I had been searching for a program that wouldn’t take up a lot of my time, but would give me a total body workout. I needed something I could do during my lunch break at work because trying to commit to something in the morning or after work right now just isn’t realistic. I got an email from Dave at PaleoHacks (great email subscription if you are interested in Paleo/Primal stuff!) and he was putting up details about a conversation/interview with Craig Ballantyne, creator of Turbulence Training and the Home Workout Revolution. So anyway, there are 10,000 workouts associated with these two programs and it’s a little overwhelming. But I ended up buying the Turbulence Training stuff to get started. It’s a digital download and pretty inexpensive. $7 gets you all the material for 21 days and if you like it, you’ll be charged another $37. So whatever, that isn’t bad considering what I’ve paid for other programs in the past. I just need SOMETHING to help get me back on track.
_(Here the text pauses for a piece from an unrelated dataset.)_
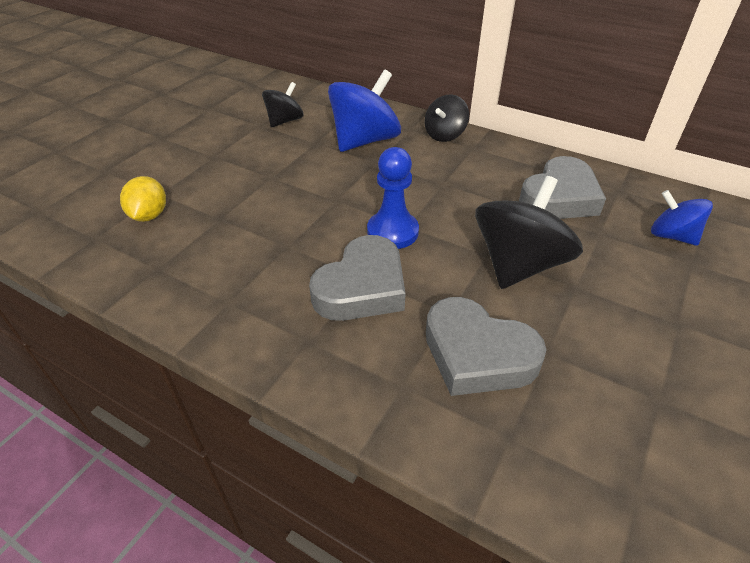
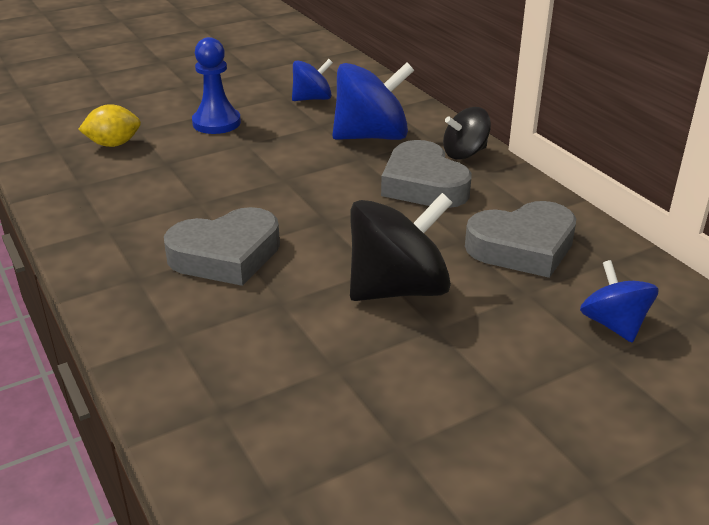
camera: 30 degrees right, 10 degrees down
yellow lemon [120,176,166,222] -> yellow lemon turned 45 degrees clockwise [78,104,141,147]
black spinning top [262,82,304,127] -> blue spinning top [292,59,333,101]
blue pawn [367,147,419,249] -> blue pawn moved to [192,37,241,134]
grey heart [426,297,546,396] -> grey heart moved to [381,140,472,208]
So this program is cool because it has lots of options. I decided to do the 4 week Fat Loss Program for Women. There are many, many other options but the basic format is circuit training utilizing supersets and then an interval cardio at the end. So the whole workout is about 30-45 minutes (depending on how quickly you can get things set up to move through the sets). So that is pretty good! You do 3 supersets and some of them you do up to 3 times. It’s definitely a total body workout and I can tell that I’m stronger in week three for sure! In week one, just after the warm up circuit I was thinking to myself that I couldn’t possibly make it through a workout like that. And now I’m pushing hard during the warm up and getting faster with the transitions. It feels good to be doing something productive again with my workouts.
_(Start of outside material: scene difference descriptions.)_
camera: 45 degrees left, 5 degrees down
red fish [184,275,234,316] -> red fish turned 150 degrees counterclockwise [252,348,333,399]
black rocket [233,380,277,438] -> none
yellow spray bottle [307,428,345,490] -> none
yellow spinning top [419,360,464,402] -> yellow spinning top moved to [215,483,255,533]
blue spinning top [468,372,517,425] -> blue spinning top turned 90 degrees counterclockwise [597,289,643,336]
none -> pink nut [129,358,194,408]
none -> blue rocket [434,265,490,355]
I haven’t seen much change in my weight, but I have been measuring and I’ve lost in that area – so I take that as a win. This initial “back in the gym” routine was more about just getting into a healthy pattern again of being active and working on my fitness. I will probably take on another 4 (or maybe even 12!!) week program from Turbulence Training since I have all the materials and resources! And I will probably be lining up some other goals for myself that focus more on my eating (and being better when we do eat out…as that seems to be my main issue!).
I’ll keep you posted on my progress – but if you are looking for a shorter workout that fits into a hectic schedule, or you want to do something at home that takes very little equipment – you should check out TT!